Can i have a little explanation on the basic


----------



## Rob Fisher (11/10/14)

Not a 100% sure what you are asking here @andro but I'm guessing you want to build a sub-ohm coil? Take a 1,5mm drill bit and with 28g Kanthal do 6-7 wraps and bingo!

Use this web site to work out exactly how many wraps http://coiltoy.ermeso.com/


----------



## Andre (11/10/14)

Yes, sub ohm is anything lower than 1.0 ohms, but generally speaking I think REAL sub ohm is sort of below 0.3 ohms. Not that I have ventured there. Think you might lose a lot of flavour and battery life there, but gain a lot of clouds.The hard core peeps that live there will probably disagree with me. And I have no problem with the really dark side of sub ohm, as long as it is done safely.


----------



## andro (12/10/14)

The problem is i try to do sub ohm and always come out 1 ohm or more . How can people do like 0.3 or so .


----------



## iPWN (12/10/14)

What gauge kanthal are you using bud ?


----------



## andro (12/10/14)

I have 28 26 24 g . Plus flat ribbon


----------



## Yiannaki (12/10/14)

andro said:


> I have 28 26 24 g . Plus flat ribbon


With 26 you can easily go below 1 ohm. 7 wraps on a 1.4 ID will get you under .6Ω

A 28g paralell build is also a good option. And can easily get you below .6


With a normal 28g microcoil you won't get a decent coil below 0.9 (6 wraps on a 1.5 mm ID) 
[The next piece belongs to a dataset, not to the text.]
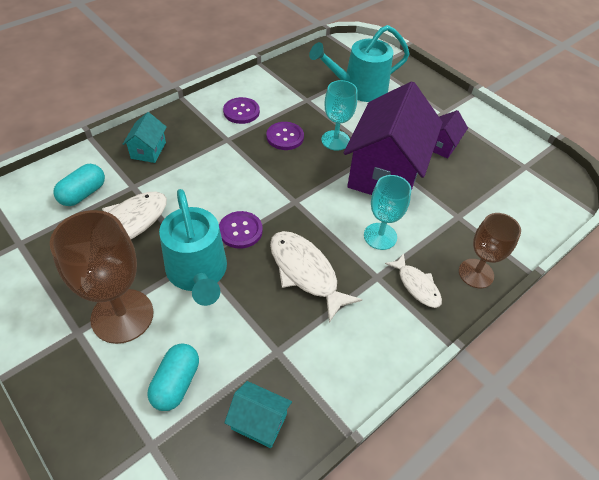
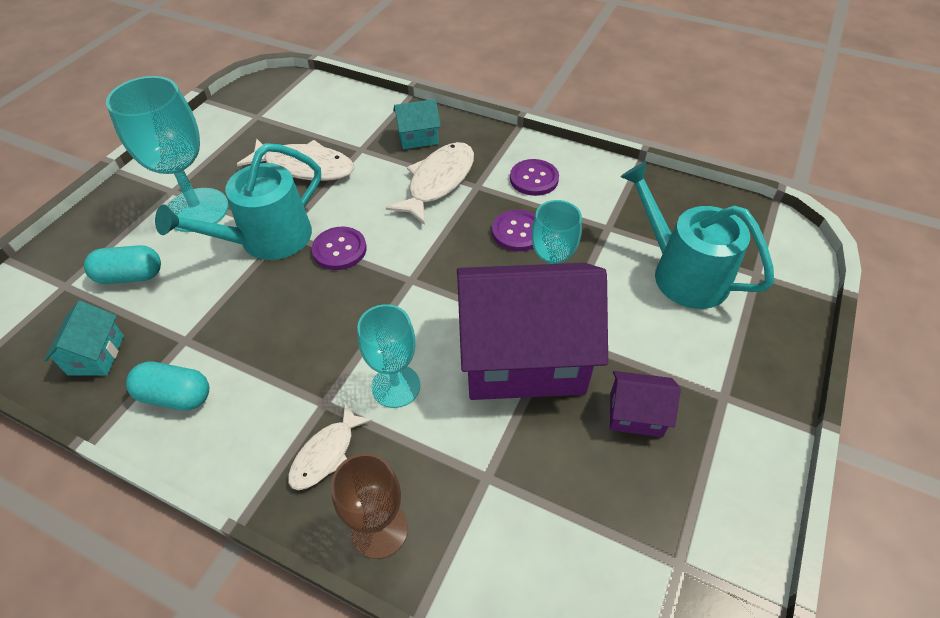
camera: 70 degrees right, 0 degrees up
(83, 194) = (333, 124): turquoise capsule -> turquoise capsule (176, 396)
(122, 316) = (197, 210): brown goblet -> turquoise goblet
(305, 272) = (302, 328): white fish -> white fish (438, 182)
How low are you looking to go @andro?

Reactions: Agree 1


----------



## andro (12/10/14)

Nothing specific i was just exploring options


----------



## Dr Evil (12/10/14)

With 28g and 5/6 wraps i usually hit 0.9-1.0 ohm

Sent from my S4 LTE using my finger


----------



## kimbo (12/10/14)

Dr Evil said:


> With 28g and 5/6 wraps i usually hit 0.9-1.0 ohm
> 
> Sent from my S4 LTE using my finger



Same, that is the coil i use at the moment in all my devices


----------



## Natheer Mallick (12/10/14)

I'm using 30g with a 3mm ID. With 4 wraps I get 0.8 ohms. I have massive fingers so the smaller ID builds get very tricky for me. Here's what I use to calculate:
http://www.steam-engine.org/coil.asp?s=dp&r=0.8&id=3

Reactions: Like 1


----------



## n0ugh7_zw (12/10/14)

First and foremost, you need to be using safe batteries (VTC3. VTC4, VTC5 or Purple 2500mah eFests)

I dunno, I find the lower i go, the more intense the flavour, I also find that I'm able to pick up subtleties that i just cant perceive on cooler builds. The way i see it, is your airflow should determine what your build is. The magma is a little restrictive even all the way open, so going below about 0.20 ohms, you'd probably roast your insulators (and throat)

I'm running my magma at 0.32 ohms. 

With my mephisto on the other hand, I had a 0.21 build in there  and the Plume veil which has even more airflow I was hitting 0.16 ohms

maybe start with like 0.75 ohms, that'll be safe on most things. 

Dual: *11 wraps around a 3mm drill bit of 26AWG per coil*
Single: *8 wraps around a 3mm drill bit of 24AWG*


----------



## Natheer Mallick (12/10/14)

Seeing that we are on the topic, I remember seeing a chart showing how low you can safely go with each battery. Does anyone have that chart? I saw it long before I even considered going RBA, so at the time I didn't pay it much attention, but it will be quite helpful...


----------



## bjorncoetsee (12/10/14)

Natheer Mallick said:


> Seeing that we are on the topic, I remember seeing a chart showing how low you can safely go with each battery. Does anyone have that chart? I saw it long before I even considered going RBA, so at the time I didn't pay it much attention, but it will be quite helpful...


There u go, one chart is for batteries and amps, other one is coils and voltage

Reactions: Winner 1 | Informative 1


----------



## Natheer Mallick (12/10/14)

bjorncoetsee said:


> There u go, one chart is for batteries and amps, other one is coils and voltage


Thanks buddy


----------